Voce dal loggione: "Sì, va bene, ma come funziona?".
Ok, ok, ci arriviamo!

Il Dottor Trager aveva due frasi che ripeteva spesso: "E' il tessuto che mi interessa, il tessuto (cioè muscolo, osso, pelle, organi…) e la sua risposta!" e "La sola cosa che mi interessa di una persona è la sua mente (in tutte le accezioni del termine, quindi anche spirito, anima, intelligenza, memoria…)!". La contraddizione è solo apparente. Il senso del tatto, sia dell'educatore che della persona che impara, è il mezzo di comunicazione principale tra le due intelligenze.
"Come senti questo?…" e tu posi la mano morbida e rilassata sulla spalla dell'amico. Lui può rispondere "Sento la tua morbidezza, il tuo calore…" e, se trova la cosa di suo gusto, porta maggior attenzione alla sua spalla e la rende ancora più ricettiva, per beneficiare ancor più della piacevolezza che sta vivendo in quell'area. Magari la rilassa, per adattarsi ancor di più al contatto. Forse stava pensando a qualche sua pesante responsabilità e, credendo di sopportarla meglio, aveva contratto quella spalla… O il problema non è più presente, ma nella spalla è rimasta la contrattura ("Non si sa mai, potrebbe di nuovo cascarmi il cielo sulla testa!…") e l'inconscio continua a comandare la contrazione dei muscoli secondo uno schema di reazione inutile. Il contatto dolce è il messaggio diretto alla mente: "Senti, non hai bisogno di difenderti, qui… se vuoi, puoi lasciar andare…". E l'inconscio, a tanta amorevole insistenza può rispondere: "Caspita, hai ragione, si sta proprio meglio senza questa tensione!" e "Messaggio prot. n. AX34Y/3bis diretto ai seguenti muscoli: […]. Sciogliere la contrattura, ripeto, MOLLARE!". Subito dopo potrebbe decidere: "Correzione di schema di reazione permanente ai muscoli […]: rilassamento => stato ordinario". CLICK.

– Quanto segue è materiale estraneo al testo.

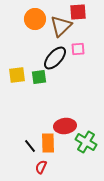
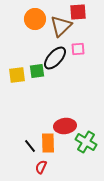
green square: moved 2 px left, 6 px up
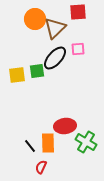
brown triangle: moved 6 px left, 2 px down
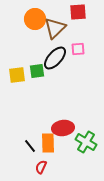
red ellipse: moved 2 px left, 2 px down
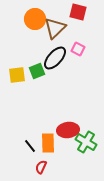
red square: rotated 18 degrees clockwise
pink square: rotated 32 degrees clockwise
green square: rotated 14 degrees counterclockwise
red ellipse: moved 5 px right, 2 px down
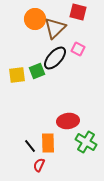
red ellipse: moved 9 px up
red semicircle: moved 2 px left, 2 px up
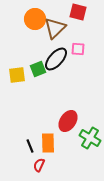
pink square: rotated 24 degrees counterclockwise
black ellipse: moved 1 px right, 1 px down
green square: moved 1 px right, 2 px up
red ellipse: rotated 50 degrees counterclockwise
green cross: moved 4 px right, 4 px up
black line: rotated 16 degrees clockwise
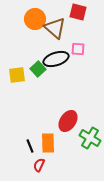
brown triangle: rotated 35 degrees counterclockwise
black ellipse: rotated 30 degrees clockwise
green square: rotated 21 degrees counterclockwise
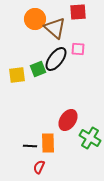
red square: rotated 18 degrees counterclockwise
black ellipse: rotated 35 degrees counterclockwise
green square: rotated 21 degrees clockwise
red ellipse: moved 1 px up
black line: rotated 64 degrees counterclockwise
red semicircle: moved 2 px down
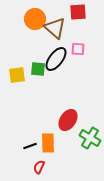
green square: rotated 28 degrees clockwise
black line: rotated 24 degrees counterclockwise
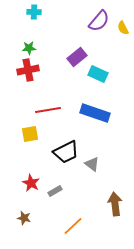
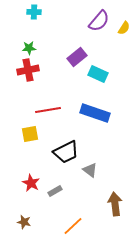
yellow semicircle: moved 1 px right; rotated 120 degrees counterclockwise
gray triangle: moved 2 px left, 6 px down
brown star: moved 4 px down
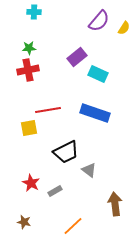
yellow square: moved 1 px left, 6 px up
gray triangle: moved 1 px left
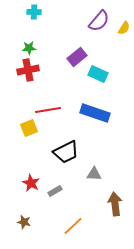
yellow square: rotated 12 degrees counterclockwise
gray triangle: moved 5 px right, 4 px down; rotated 35 degrees counterclockwise
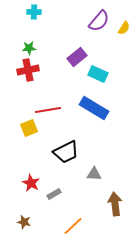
blue rectangle: moved 1 px left, 5 px up; rotated 12 degrees clockwise
gray rectangle: moved 1 px left, 3 px down
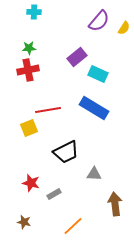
red star: rotated 12 degrees counterclockwise
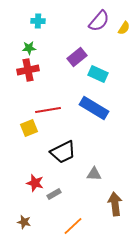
cyan cross: moved 4 px right, 9 px down
black trapezoid: moved 3 px left
red star: moved 4 px right
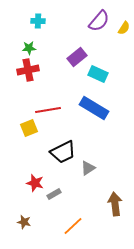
gray triangle: moved 6 px left, 6 px up; rotated 35 degrees counterclockwise
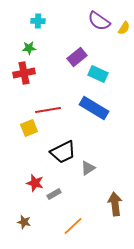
purple semicircle: rotated 85 degrees clockwise
red cross: moved 4 px left, 3 px down
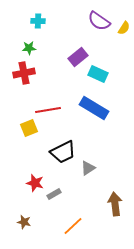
purple rectangle: moved 1 px right
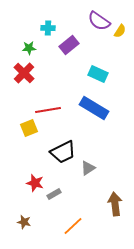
cyan cross: moved 10 px right, 7 px down
yellow semicircle: moved 4 px left, 3 px down
purple rectangle: moved 9 px left, 12 px up
red cross: rotated 35 degrees counterclockwise
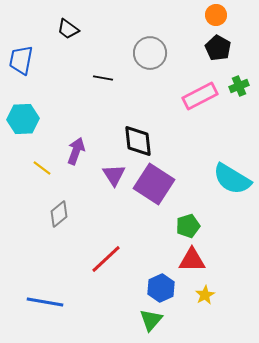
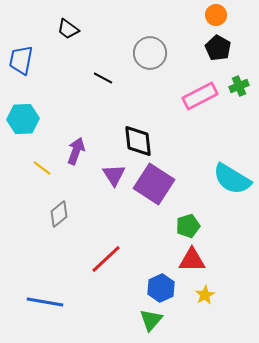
black line: rotated 18 degrees clockwise
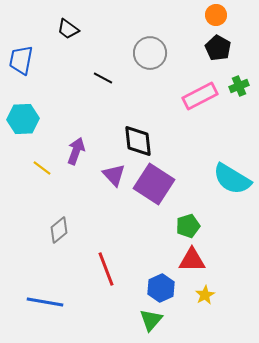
purple triangle: rotated 10 degrees counterclockwise
gray diamond: moved 16 px down
red line: moved 10 px down; rotated 68 degrees counterclockwise
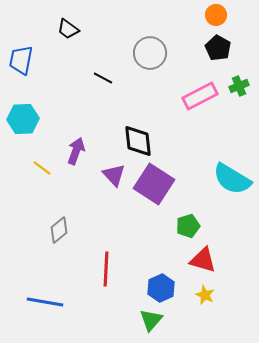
red triangle: moved 11 px right; rotated 16 degrees clockwise
red line: rotated 24 degrees clockwise
yellow star: rotated 18 degrees counterclockwise
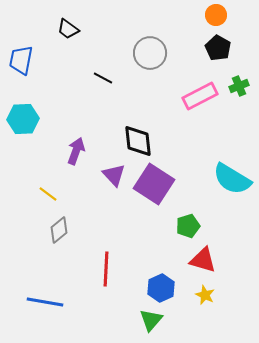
yellow line: moved 6 px right, 26 px down
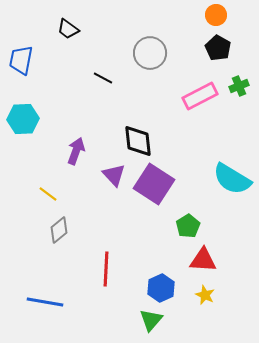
green pentagon: rotated 15 degrees counterclockwise
red triangle: rotated 12 degrees counterclockwise
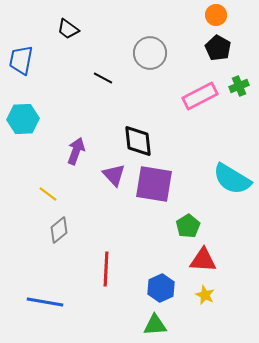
purple square: rotated 24 degrees counterclockwise
green triangle: moved 4 px right, 5 px down; rotated 45 degrees clockwise
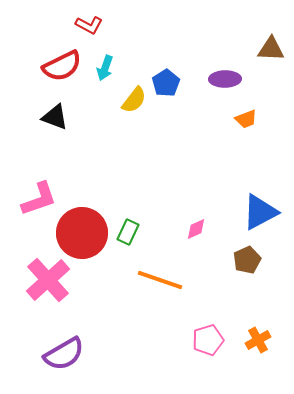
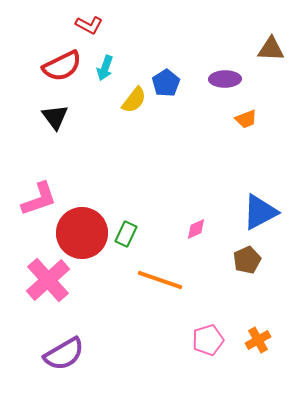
black triangle: rotated 32 degrees clockwise
green rectangle: moved 2 px left, 2 px down
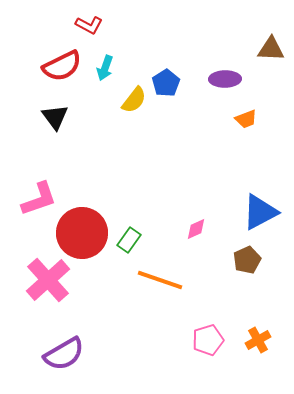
green rectangle: moved 3 px right, 6 px down; rotated 10 degrees clockwise
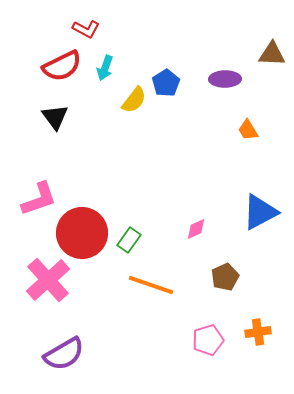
red L-shape: moved 3 px left, 4 px down
brown triangle: moved 1 px right, 5 px down
orange trapezoid: moved 2 px right, 11 px down; rotated 80 degrees clockwise
brown pentagon: moved 22 px left, 17 px down
orange line: moved 9 px left, 5 px down
orange cross: moved 8 px up; rotated 20 degrees clockwise
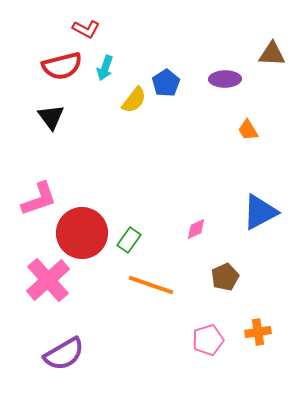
red semicircle: rotated 12 degrees clockwise
black triangle: moved 4 px left
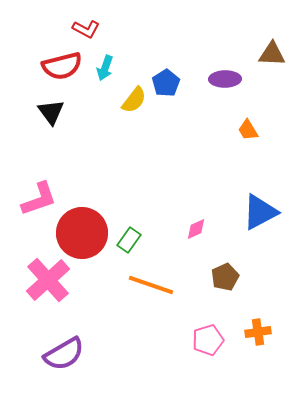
black triangle: moved 5 px up
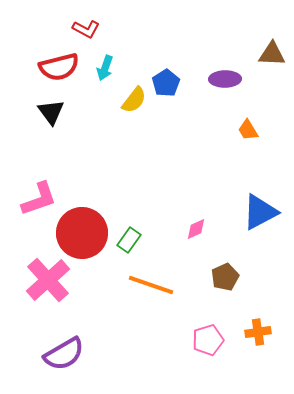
red semicircle: moved 3 px left, 1 px down
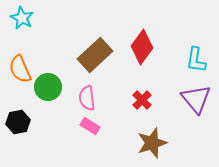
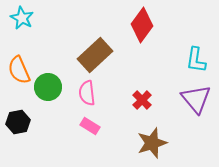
red diamond: moved 22 px up
orange semicircle: moved 1 px left, 1 px down
pink semicircle: moved 5 px up
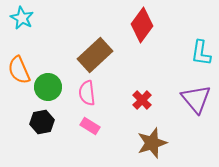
cyan L-shape: moved 5 px right, 7 px up
black hexagon: moved 24 px right
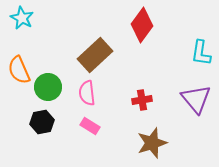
red cross: rotated 36 degrees clockwise
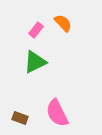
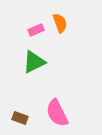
orange semicircle: moved 3 px left; rotated 24 degrees clockwise
pink rectangle: rotated 28 degrees clockwise
green triangle: moved 1 px left
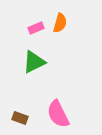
orange semicircle: rotated 36 degrees clockwise
pink rectangle: moved 2 px up
pink semicircle: moved 1 px right, 1 px down
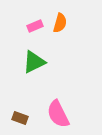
pink rectangle: moved 1 px left, 2 px up
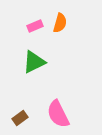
brown rectangle: rotated 56 degrees counterclockwise
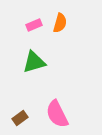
pink rectangle: moved 1 px left, 1 px up
green triangle: rotated 10 degrees clockwise
pink semicircle: moved 1 px left
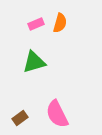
pink rectangle: moved 2 px right, 1 px up
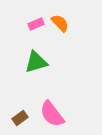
orange semicircle: rotated 60 degrees counterclockwise
green triangle: moved 2 px right
pink semicircle: moved 5 px left; rotated 12 degrees counterclockwise
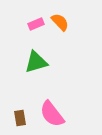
orange semicircle: moved 1 px up
brown rectangle: rotated 63 degrees counterclockwise
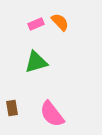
brown rectangle: moved 8 px left, 10 px up
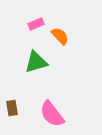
orange semicircle: moved 14 px down
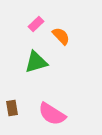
pink rectangle: rotated 21 degrees counterclockwise
orange semicircle: moved 1 px right
pink semicircle: rotated 20 degrees counterclockwise
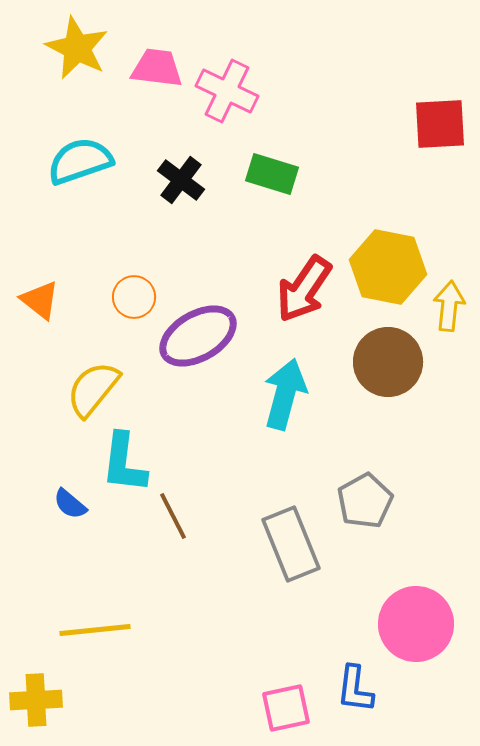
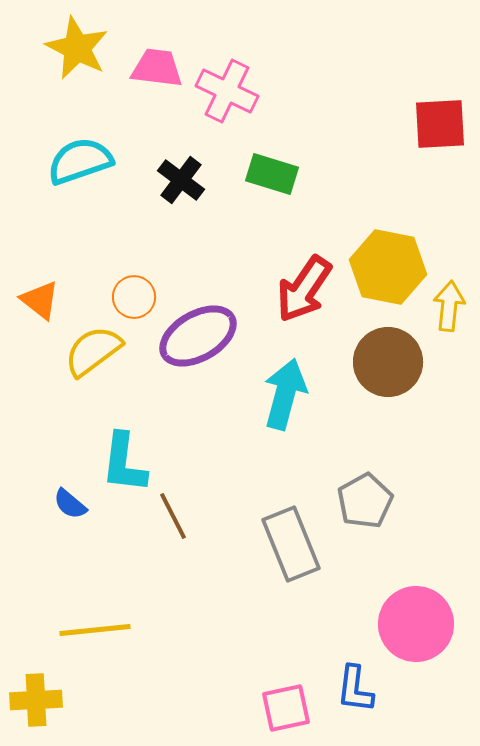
yellow semicircle: moved 38 px up; rotated 14 degrees clockwise
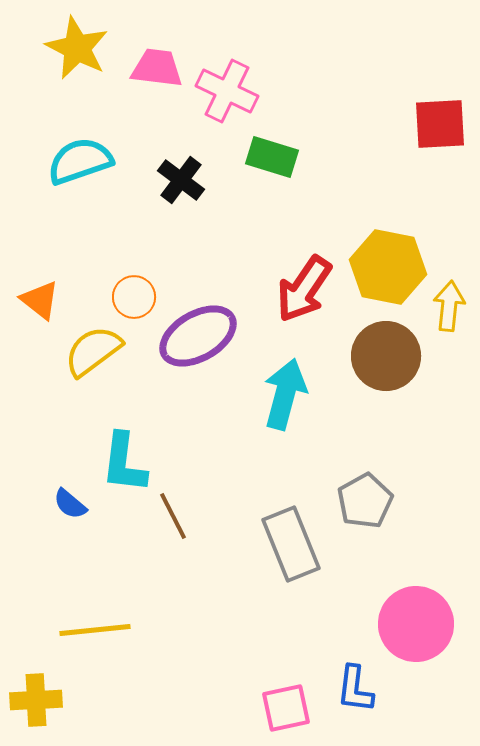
green rectangle: moved 17 px up
brown circle: moved 2 px left, 6 px up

Tu che hai la mano sulla spalla dell'amico senti il plunf della spalla che si è lasciata andare. Tu non hai fatto proprio niente, ha fatto tutto lui. Ha imparato che non ha bisogno della spalla contratta. "Wow, che mani magiche!", ti dice l'amico. In realtà hai portato nel contatto la sensazione delle tue spalle sciolte e l'hai comunicata a lui. Da mente a mente, in connessione profonda. Meglio che tra due computer.

A oltre dieci anni di distanza siamo ancora qui, a contemplare queste meraviglie, sempre più stregati e con sempre maggiore entusiasmo nel realizzare, nel nostro piccolo, l'ideale del Dottor Trager: "Il mio lavoro consiste nel portare la pace nel mondo, una persona per volta".